Struck today by the hollowness of the consensus with 2 articles from the McKInsey archive here and here. In the first (based on a survey of US business leaders), the authors suggest that engaging in society is seen by a minority of business leaders as something like old-school smalltown philanthropy; in the second, the authors argue for engagement with society as the means to combat the many voices critical of business – as if it were a mere tactical move.
It’s clearly bollock: business has to engage with society because it is already engaged, even if it would like to stick its fingers in its ears and wail “la, la, la, not listening”. Business exists in a context other than itself: it is more than the factories and process charts that it uses to describe itself. It involves a bunch of folk who are connected to other folk, in the world. And everything it does has a social impact on its customers.
Years ago, (well, nearly 10) the great Henry Mintzberg (see pic) wrote a piece in the Sloan (no ‘e’) Management Review which explained how the separation came about and suggested that the declaration of UDi was based on laziness of the managers: of course it’s difficult to balance the interests of shareholders, staff, customers and the wider world. That’s why successful managers get paid so well. Choosing not to think about it is…grrrrrrrrrr, just grrrrrrr stupid.

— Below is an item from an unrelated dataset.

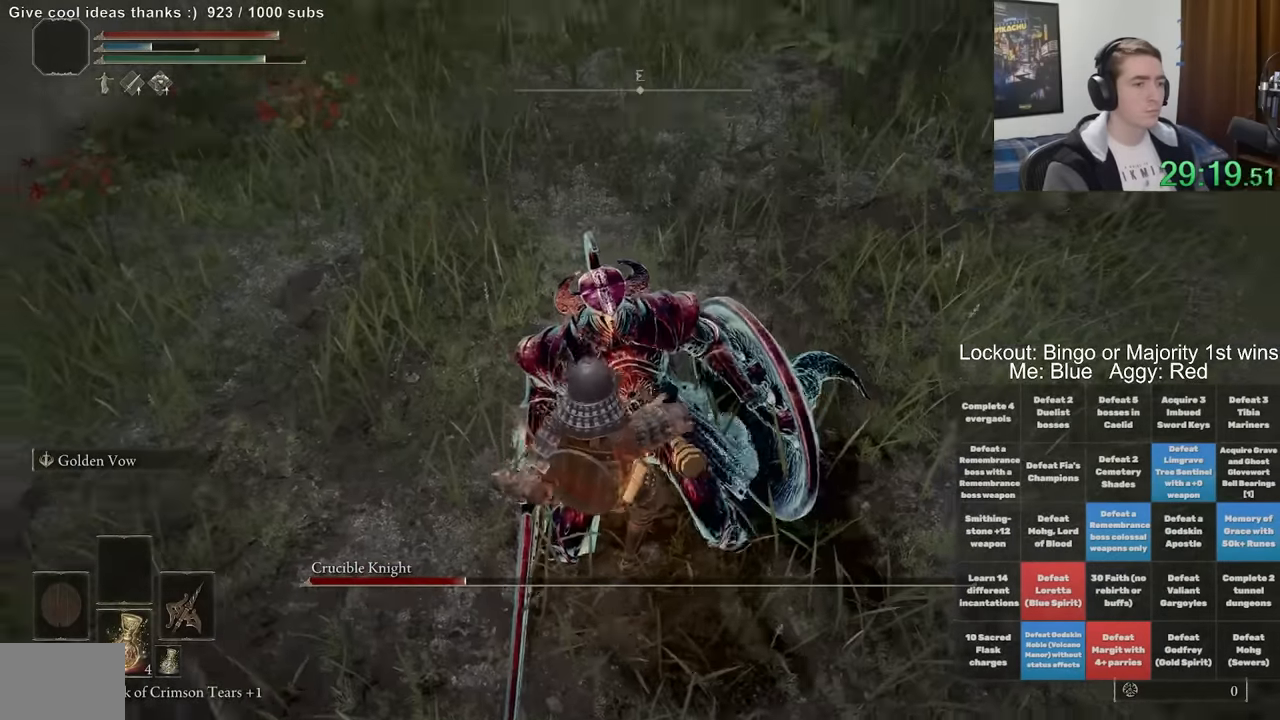
{"dt_ms": 500, "buttons": [], "left_stick": "center", "right_stick": "center", "events": [[83, "right_stick", "center"]]}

Now, with all of the connectedness and the concern for our shared future (for example that ol’ ecological moon again) it seems that some at least in the world of business are waking up to this.
And while we in the world of branding plot and scheme around “social object theory”., “Social media” and the like, it’s time we took on board the responsibility we havefor operating in a social context also. Not enough thought gone in to this area of branding, methinks.